- _Problems to work on_:
- 1) Decide whether each statement below agrees with the passage on fusion, answering yes or no and quoting the exact words of the passage that settle it. (a) Granholm spoke about the breakthrough at a press conference in Washington on Tuesday. (b) The breakthrough was first reported by the New York Times. (c) Fusion normally heats deuterium and helium.
- 2) Duplicate the passage on fusion word for word, from the words "US scientists have" to the words "the Financial Times.".

- _Source_:
%%

US scientists have achieved energy gain in a fusion reaction for the first time, the country’s energy secretary Jennifer Granholm has confirmed, heralding the breakthrough as evidence that the technology could eventually provide an abundant, zero carbon alternative to fossil fuels.
“This is a landmark achievement,” Granholm said at a press conference in Washington on Tuesday, confirming the breakthrough first reported by the Financial Times.
“We have taken the first tentative steps towards a clean energy source that could revolutionise the world,” said Jill Hruby, administrator of the National Nuclear Security Administration.
But how much closer does this breakthrough take the energy sector to the dream of fusion power?
What is fusion?
Fusion is the reaction that powers the sun. It involves heating two hydrogen isotopes — normally deuterium and tritium — to such extreme temperatures that the atomic nuclei fuse, releasing helium and vast amounts of energy in the form of neutrons.

%%

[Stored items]
%%

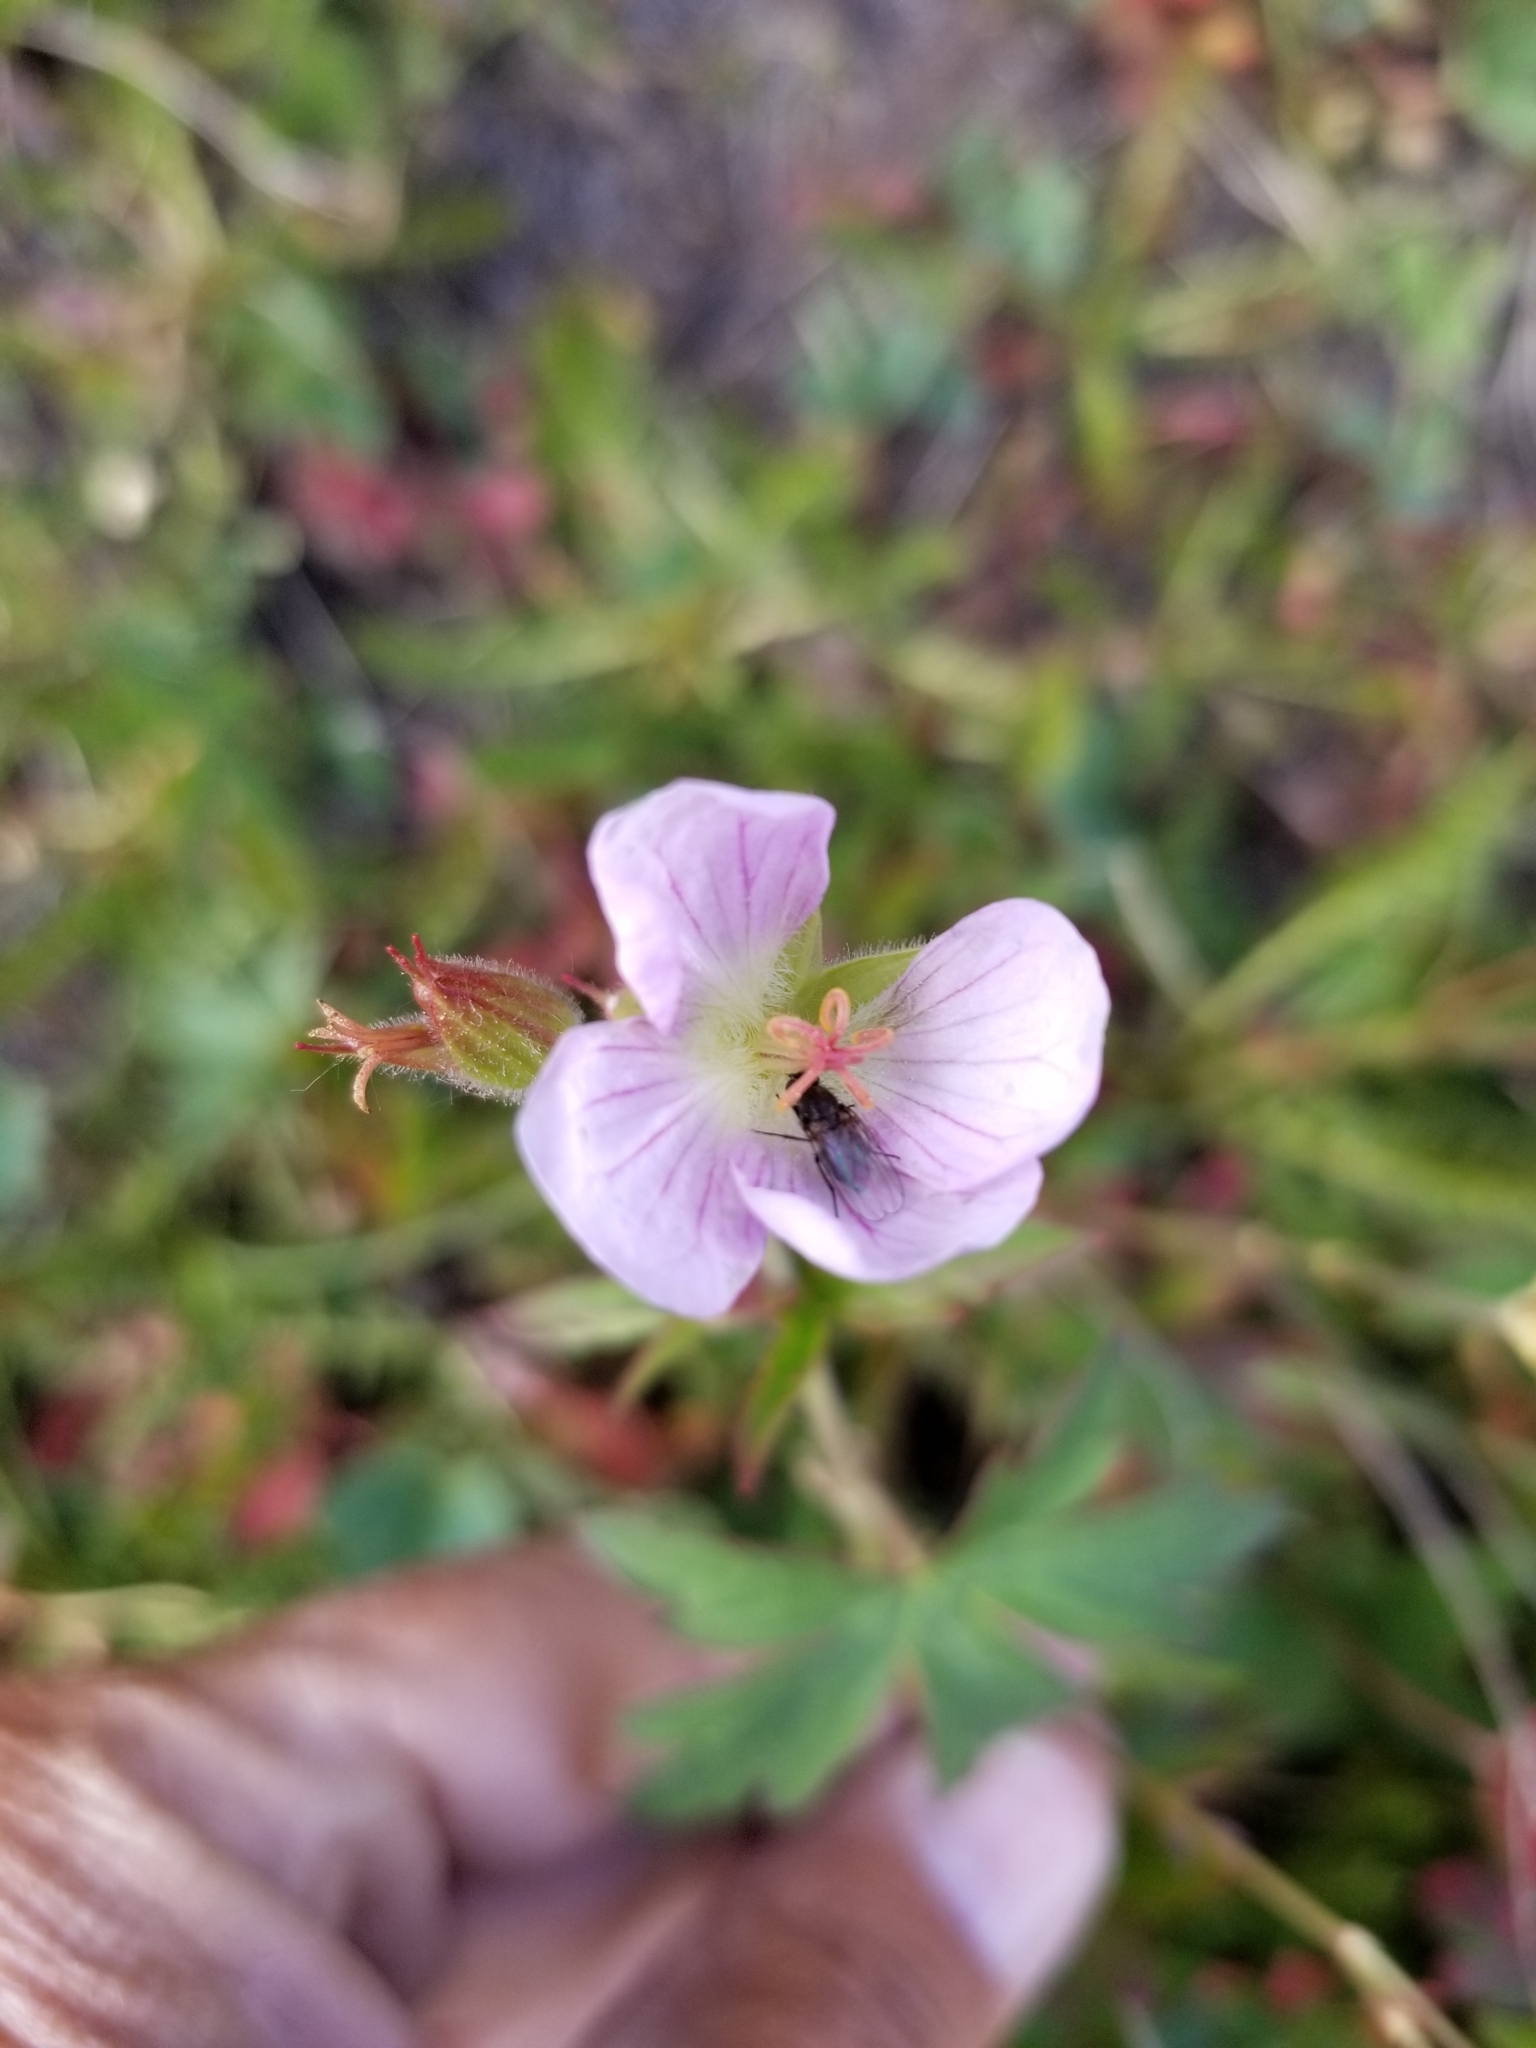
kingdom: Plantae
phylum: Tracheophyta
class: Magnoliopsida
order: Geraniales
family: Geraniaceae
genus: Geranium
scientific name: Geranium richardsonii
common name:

%%
%%

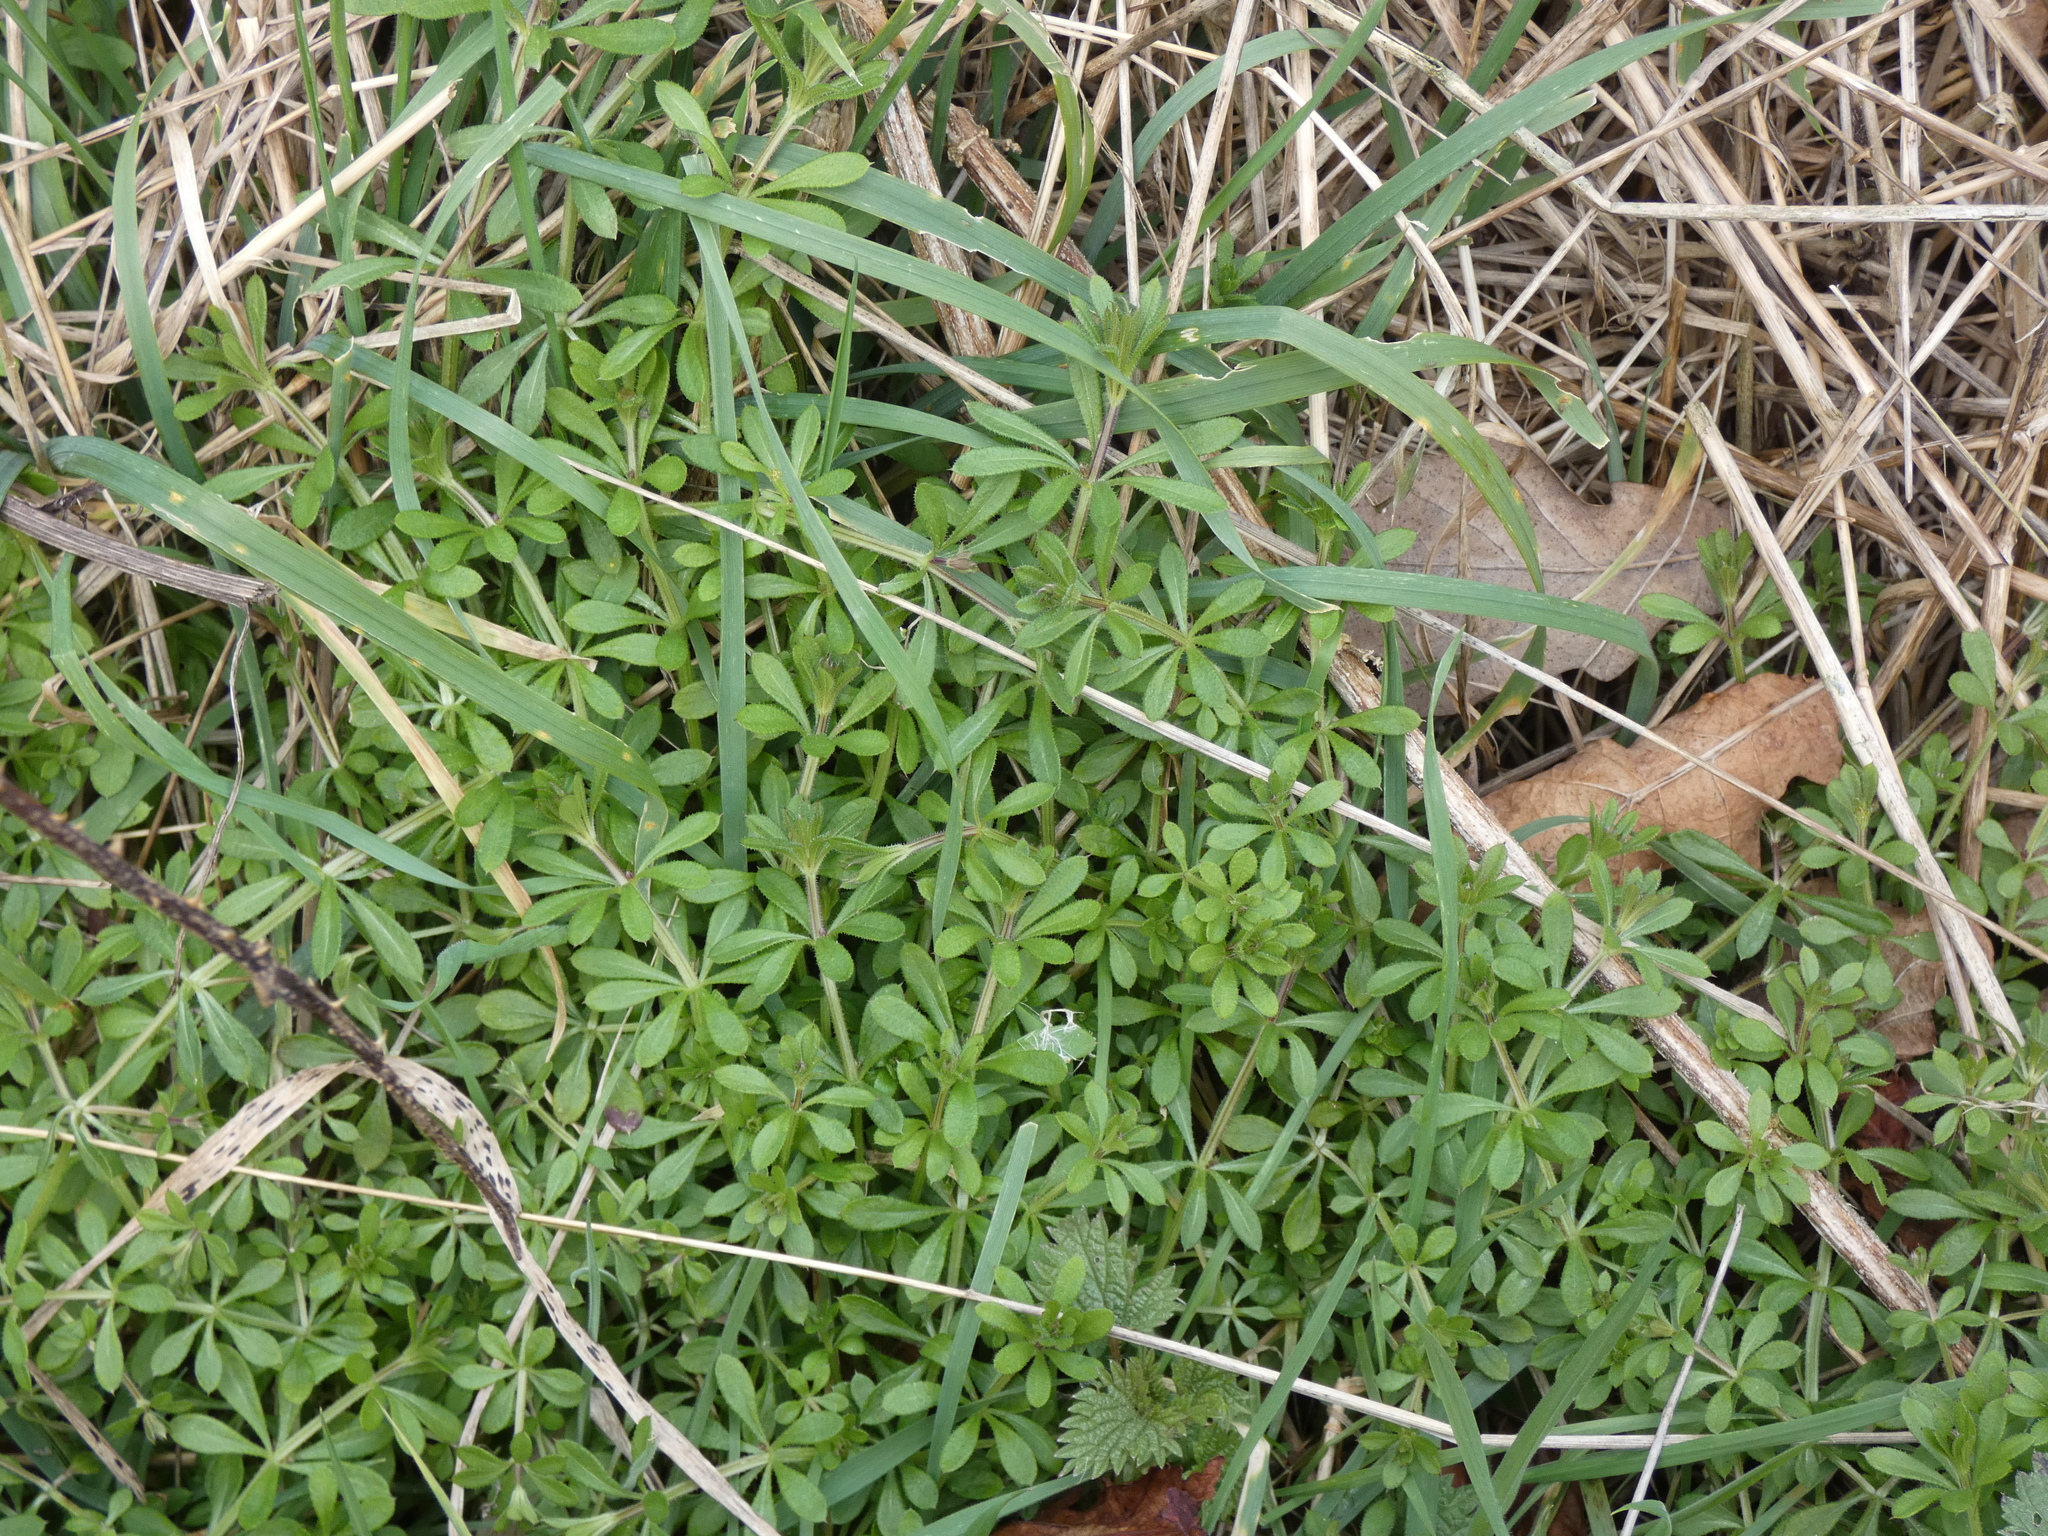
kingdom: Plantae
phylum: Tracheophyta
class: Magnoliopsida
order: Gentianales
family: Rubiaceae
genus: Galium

%%
%%

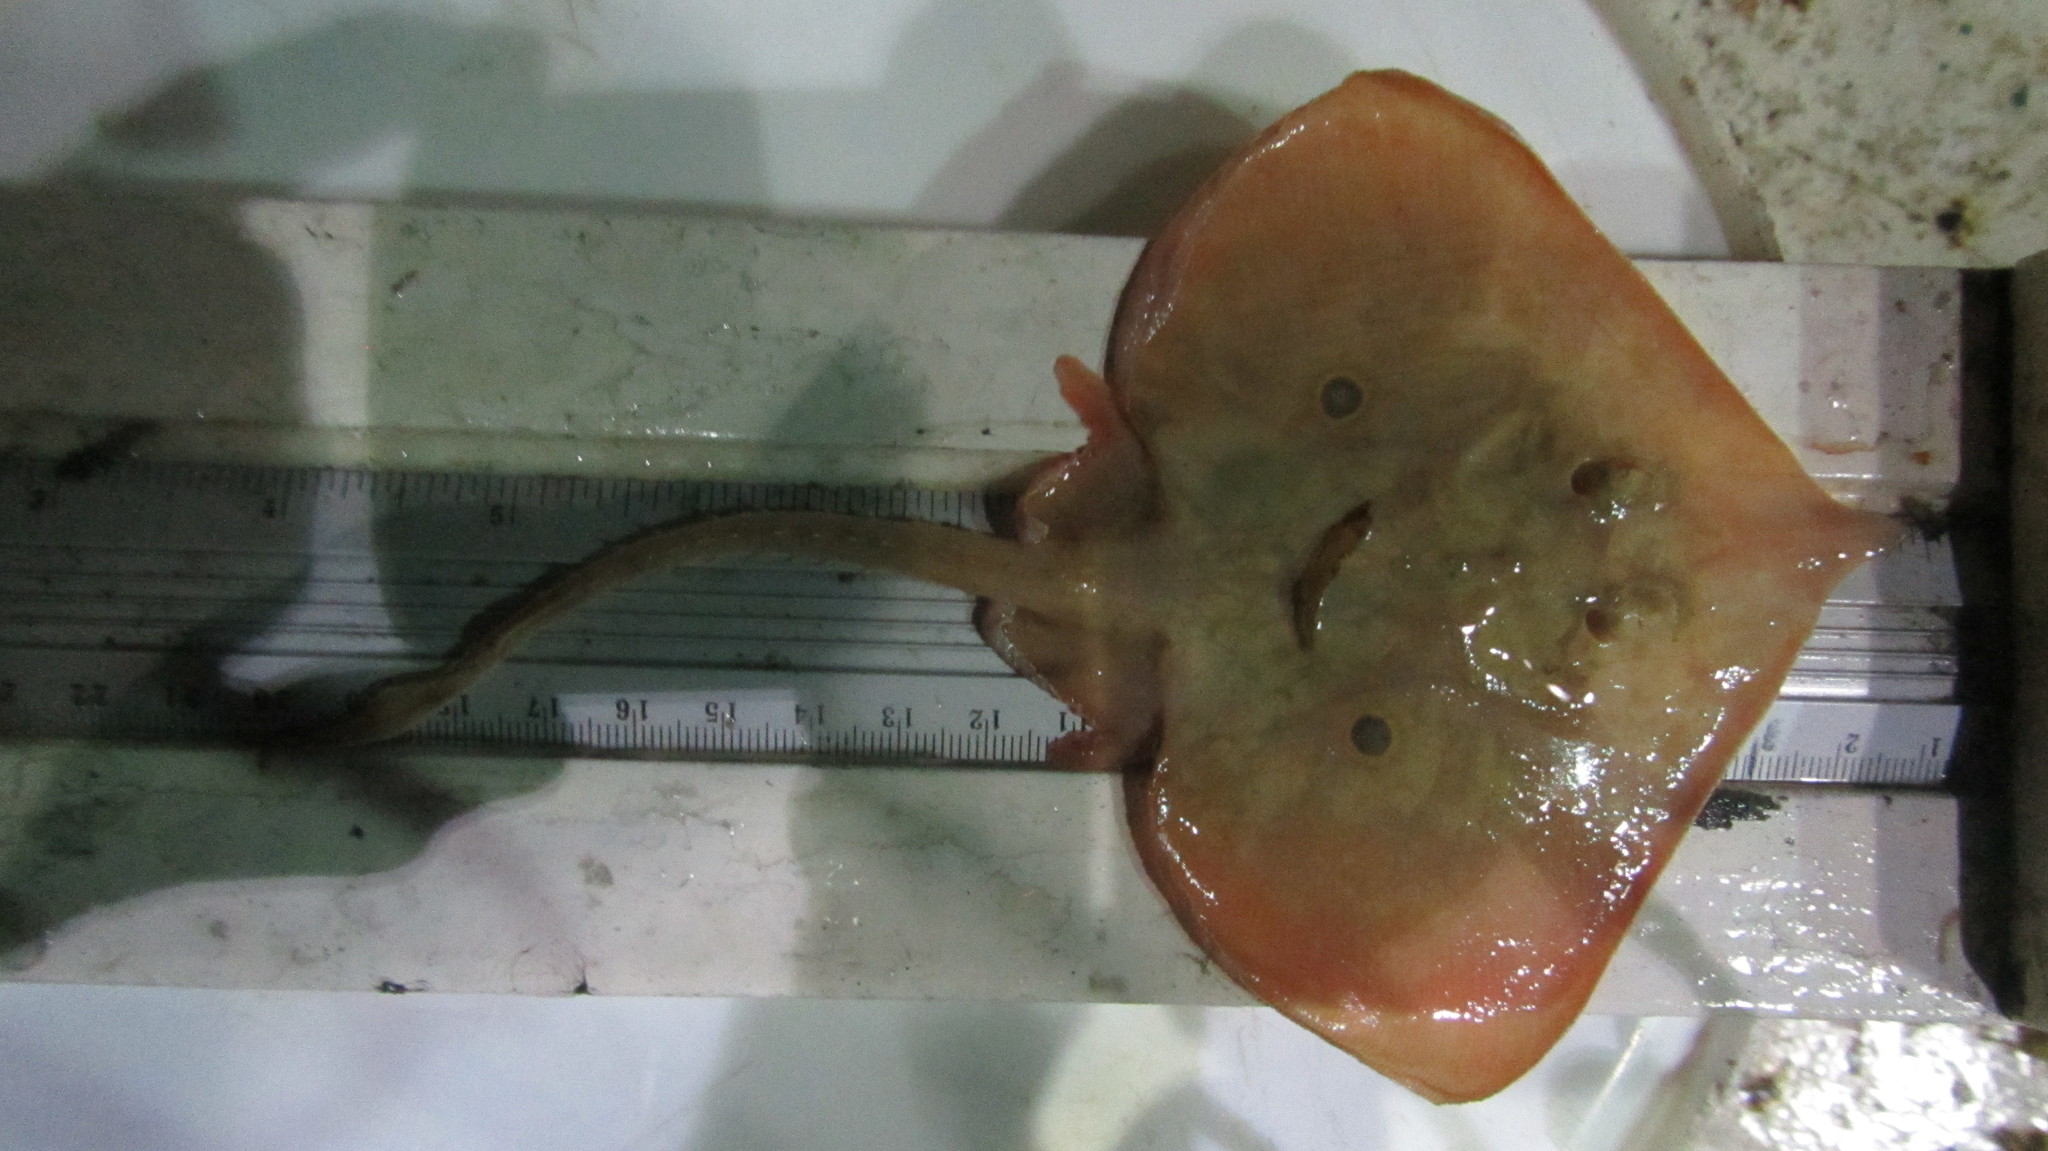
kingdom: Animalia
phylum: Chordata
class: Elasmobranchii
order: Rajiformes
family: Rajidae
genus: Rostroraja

%%

- _Responses in order_:
- 1)
(a) Yes: "Granholm said at a press conference in Washington on Tuesday"
(b) No: "confirming the breakthrough first reported by the Financial Times"
(c) No: "normally deuterium and tritium"

- 2)
US scientists have achieved energy gain in a fusion reaction for the first time, the country’s energy secretary Jennifer Granholm has confirmed, heralding the breakthrough as evidence that the technology could eventually provide an abundant, zero carbon alternative to fossil fuels.
“This is a landmark achievement,” Granholm said at a press conference in Washington on Tuesday, confirming the breakthrough first reported by the Financial Times.